__YOUR OBJECTIVE__:
Everything from the opening line of the listing below to the line that has "- (String) DeviceID", inclusive, should be returned exactly, except the pictures.

EXERCISE INPUT START

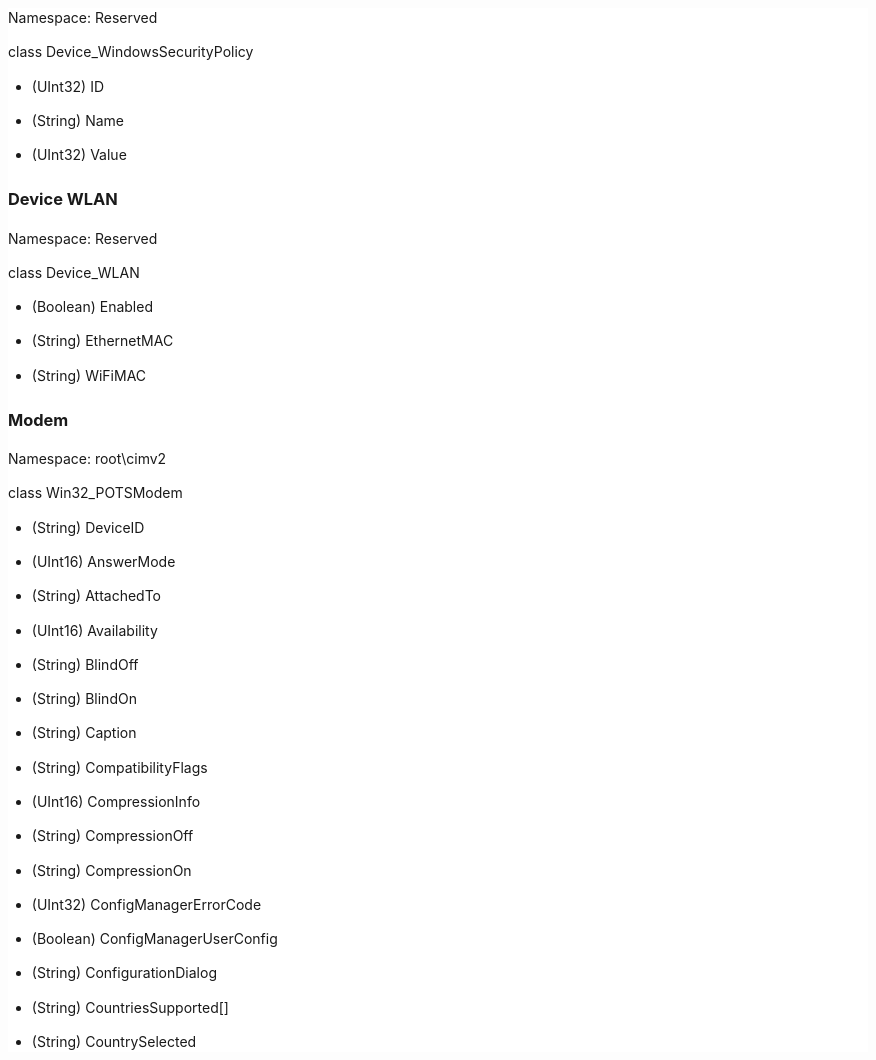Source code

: Namespace: Reserved

class Device_WindowsSecurityPolicy


- (UInt32) ID

- (String) Name

- (UInt32) Value



### Device WLAN

Namespace: Reserved

class Device_WLAN


- (Boolean) Enabled

- (String) EthernetMAC

- (String) WiFiMAC



### Modem

Namespace: root\cimv2

class Win32_POTSModem


- (String) DeviceID

- (UInt16) AnswerMode

- (String) AttachedTo

- (UInt16) Availability

- (String) BlindOff

- (String) BlindOn

- (String) Caption

- (String) CompatibilityFlags

- (UInt16) CompressionInfo

- (String) CompressionOff

- (String) CompressionOn

- (UInt32) ConfigManagerErrorCode

- (Boolean) ConfigManagerUserConfig

- (String) ConfigurationDialog

- (String) CountriesSupported[]

- (String) CountrySelected
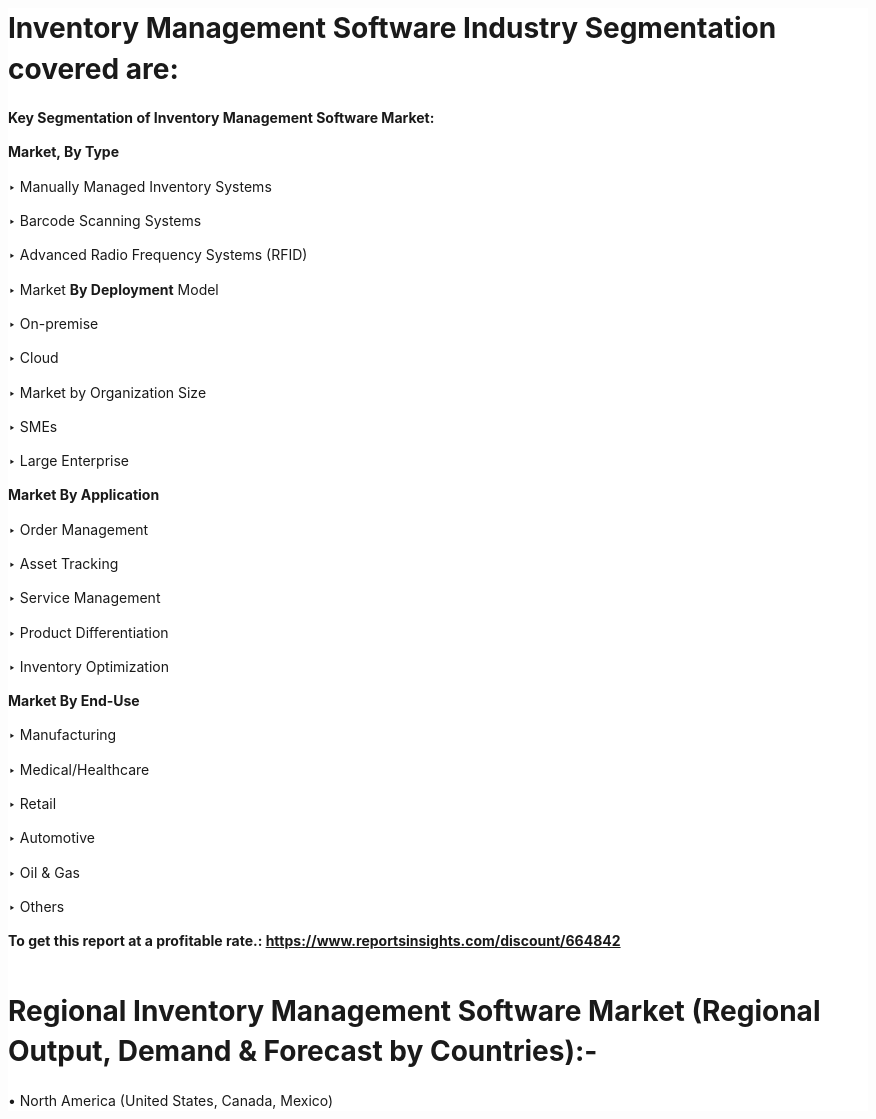 # <strong>Inventory Management Software Industry Segmentation covered are:</strong>

<strong>Key Segmentation of Inventory Management Software Market:</strong> 

<Strong>Market, By Type</Strong>

‣ Manually Managed Inventory Systems

‣ Barcode Scanning Systems

‣ Advanced Radio Frequency Systems (RFID)

‣ Market <Strong>By Deployment</Strong> Model

‣ On-premise

‣ Cloud

‣ Market by Organization Size

‣ SMEs

‣ Large Enterprise

<Strong>Market By Application</Strong>

‣ Order Management

‣ Asset Tracking

‣ Service Management

‣ Product Differentiation

‣ Inventory Optimization

<Strong>Market By End-Use</Strong>

‣ Manufacturing

‣ Medical/Healthcare

‣ Retail

‣ Automotive

‣ Oil & Gas

‣ Others

<strong>To get this report at a profitable rate.: <a href=https://www.reportsinsights.com/discount/664842>https://www.reportsinsights.com/discount/664842</a></strong></font>

# <strong>Regional Inventory Management Software Market (Regional Output, Demand &amp; Forecast by Countries):-</strong>

• North America (United States, Canada, Mexico)
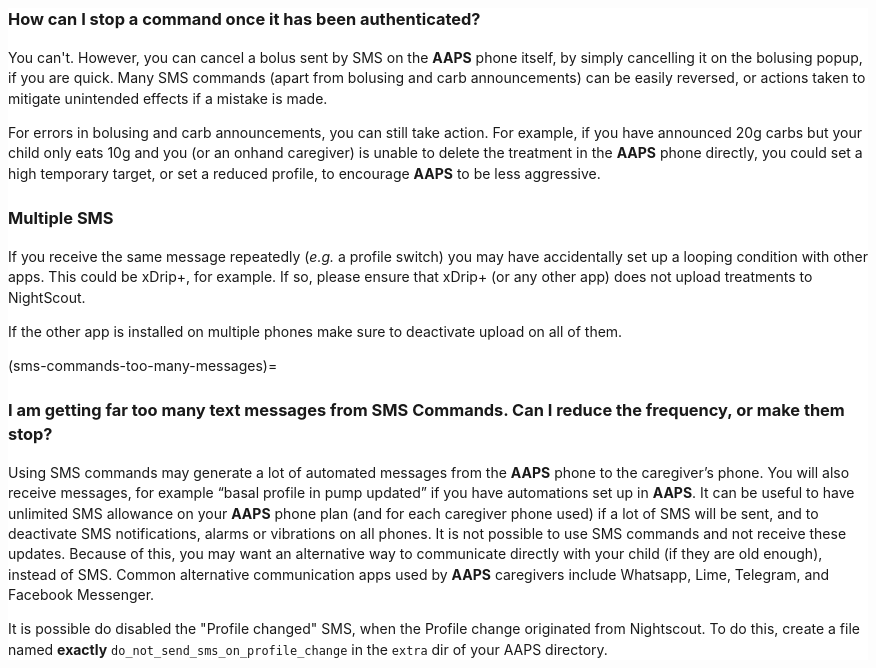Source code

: ### How can I stop a command once it has been authenticated?

You can't. However, you can cancel a bolus sent by SMS on the **AAPS** phone itself, by simply cancelling it on the bolusing popup, if you are quick. Many SMS commands (apart from bolusing and carb announcements) can be easily reversed, or actions taken to mitigate unintended effects if a mistake is made.

For errors in bolusing and carb announcements, you can still take action. For example, if you have announced 20g carbs but your child only eats 10g and you (or an onhand caregiver) is unable to delete the treatment in the **AAPS** phone directly, you could set a high temporary target, or set a reduced profile, to encourage **AAPS** to be less aggressive.

### Multiple SMS

If you receive the same message repeatedly (_e.g._ a profile switch) you may have accidentally set up a looping condition with other apps. This could be xDrip+, for example. If so, please ensure that xDrip+ (or any other app) does not upload treatments to NightScout.

If the other app is installed on multiple phones make sure to deactivate upload on all of them.

(sms-commands-too-many-messages)=
### I am getting far too many text messages from SMS Commands. Can I reduce the frequency, or make them stop?

Using SMS commands may generate a lot of automated messages from the **AAPS** phone to the caregiver’s phone. You will also receive messages, for example “basal profile in pump updated” if you have automations set up in **AAPS**. It can be useful to have unlimited SMS allowance on your **AAPS** phone plan (and for each caregiver phone used) if a lot of SMS will be sent, and to deactivate SMS notifications, alarms or vibrations on all phones. It is not possible to use SMS commands and not receive these updates. Because of this, you may want an alternative way to communicate directly with your child (if they are old enough), instead of SMS. Common alternative communication apps used by **AAPS** caregivers include Whatsapp, Lime, Telegram, and Facebook Messenger.

It is possible do disabled the "Profile changed" SMS, when the Profile change originated from Nightscout. To do this, create a file named **exactly**  `do_not_send_sms_on_profile_change` in the `extra` dir of your AAPS directory.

EXERCISE INPUT END

__RESULT FOR THIS EXERCISE__:
Source code

: Namespace: Reserved

class Device_WindowsSecurityPolicy


- (UInt32) ID

- (String) Name

- (UInt32) Value



### Device WLAN

Namespace: Reserved

class Device_WLAN


- (Boolean) Enabled

- (String) EthernetMAC

- (String) WiFiMAC



### Modem

Namespace: root\cimv2

class Win32_POTSModem


- (String) DeviceID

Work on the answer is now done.